Improved linkage analysis of Quantitative Trait Loci using bulk segregants unveils a novel determinant of high ethanol tolerance in yeast
1 VIB Laboratory of Systems Biology & Laboratory for Genetics and Genomics, Centre of Microbial and Plant Genetics, KU Leuven, Gaston Geenslaan 1, Leuven B-3001, Belgium
2 Department of Microbial and Molecular Systems, Centre of Microbial and Plant Genetics, KU Leuven, Kasteelpark Arenberg 20, Leuven B-3001, Belgium
3 VIB Department of Molecular Microbiology & Laboratory of Molecular Cell Biology, Institute of Botany and Microbiology, KU Leuven, Kasteelpark Arenberg 31, Leuven B-3001, Belgium
4 Department of Plant Biotechnology and Bioinformatics, Ghent University, Ghent 9052, Belgium
5 Department of Information Technology, Ghent University, IMinds, VIB, Gent 9052, Belgium
BMC Genomics 2014, 15:207 doi:10.1186/1471-2164-15-207Published: 19 March 2014
Bulk segregant analysis (BSA) coupled to high throughput sequencing is a powerful method to map genomic regions related with phenotypes of interest. It relies on crossing two parents, one inferior and one superior for a trait of interest. Segregants displaying the trait of the superior parent are pooled, the DNA extracted and sequenced. Genomic regions linked to the trait of interest are identified by searching the pool for overrepresented alleles that normally originate from the superior parent. BSA data analysis is non-trivial due to sequencing, alignment and screening errors.

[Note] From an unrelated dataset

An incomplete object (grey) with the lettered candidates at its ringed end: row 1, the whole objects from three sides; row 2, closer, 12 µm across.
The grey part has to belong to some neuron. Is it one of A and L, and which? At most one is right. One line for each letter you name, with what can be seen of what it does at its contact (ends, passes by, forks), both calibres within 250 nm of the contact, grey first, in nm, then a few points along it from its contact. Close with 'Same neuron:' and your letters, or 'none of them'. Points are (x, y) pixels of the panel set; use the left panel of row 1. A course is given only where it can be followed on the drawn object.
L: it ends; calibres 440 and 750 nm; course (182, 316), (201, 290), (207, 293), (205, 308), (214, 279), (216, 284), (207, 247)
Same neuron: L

To increase the power of the BSA technology and obtain a better distinction between spuriously and truly linked regions, we developed EXPLoRA (EXtraction of over-rePresented aLleles in BSA), an algorithm for BSA data analysis that explicitly models the dependency between neighboring marker sites by exploiting the properties of linkage disequilibrium through a Hidden Markov Model (HMM).

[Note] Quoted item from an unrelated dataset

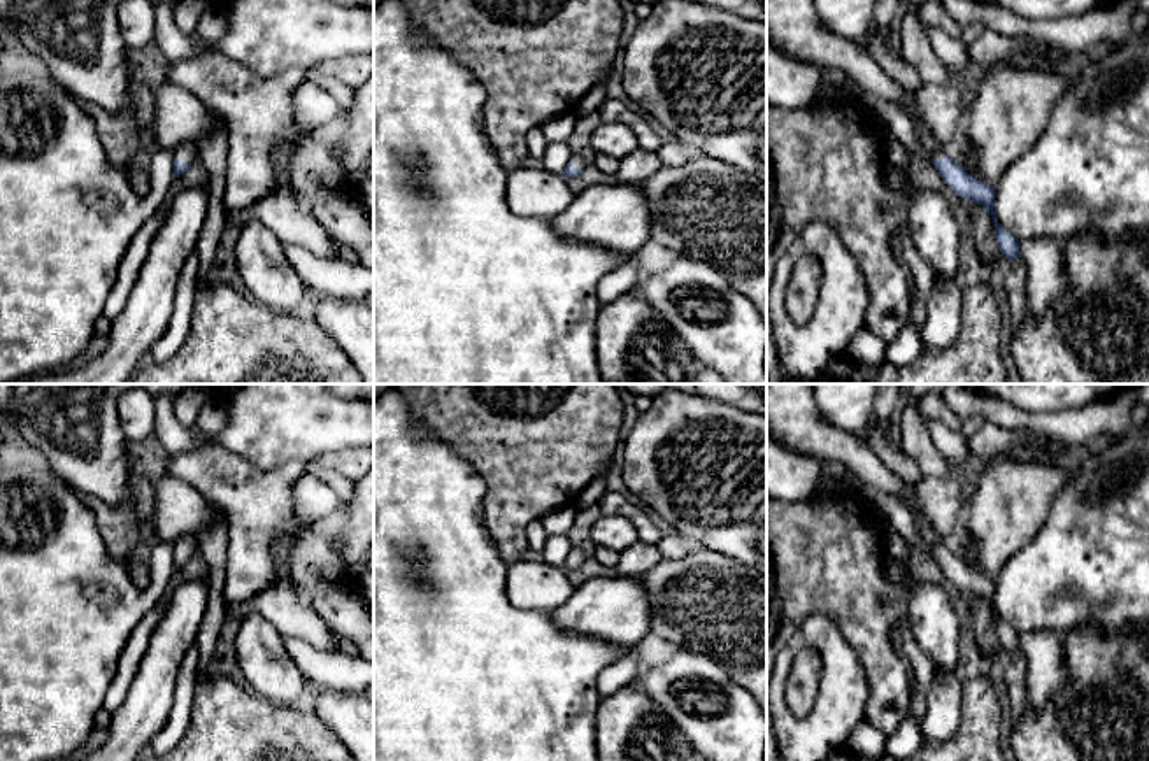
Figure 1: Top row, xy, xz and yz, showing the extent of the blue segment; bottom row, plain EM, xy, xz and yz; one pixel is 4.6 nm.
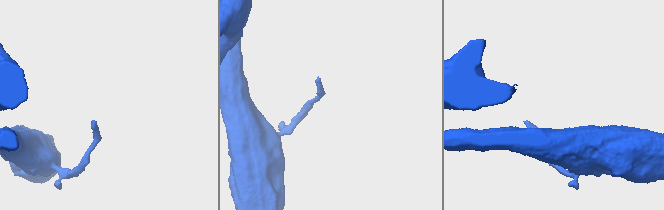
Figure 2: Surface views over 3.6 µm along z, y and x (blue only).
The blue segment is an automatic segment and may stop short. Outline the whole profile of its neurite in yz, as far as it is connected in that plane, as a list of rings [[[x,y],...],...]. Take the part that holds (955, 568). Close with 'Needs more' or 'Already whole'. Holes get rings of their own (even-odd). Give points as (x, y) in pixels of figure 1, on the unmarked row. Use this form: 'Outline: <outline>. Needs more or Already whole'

Reanalyzing a BSA dataset for high ethanol tolerance in yeast allowed reliably identifying QTLs linked to this phenotype that could not be identified with statistical significance in the original study. Experimental validation of one of the least pronounced linked regions, by identifying its causative gene VPS70, confirmed the potential of our method.
EXPLoRA has a performance at least as good as the state-of-the-art and it is robust even at low signal to noise ratio’s i.e. when the true linkage signal is diluted by sampling, screening errors or when few segregants are available.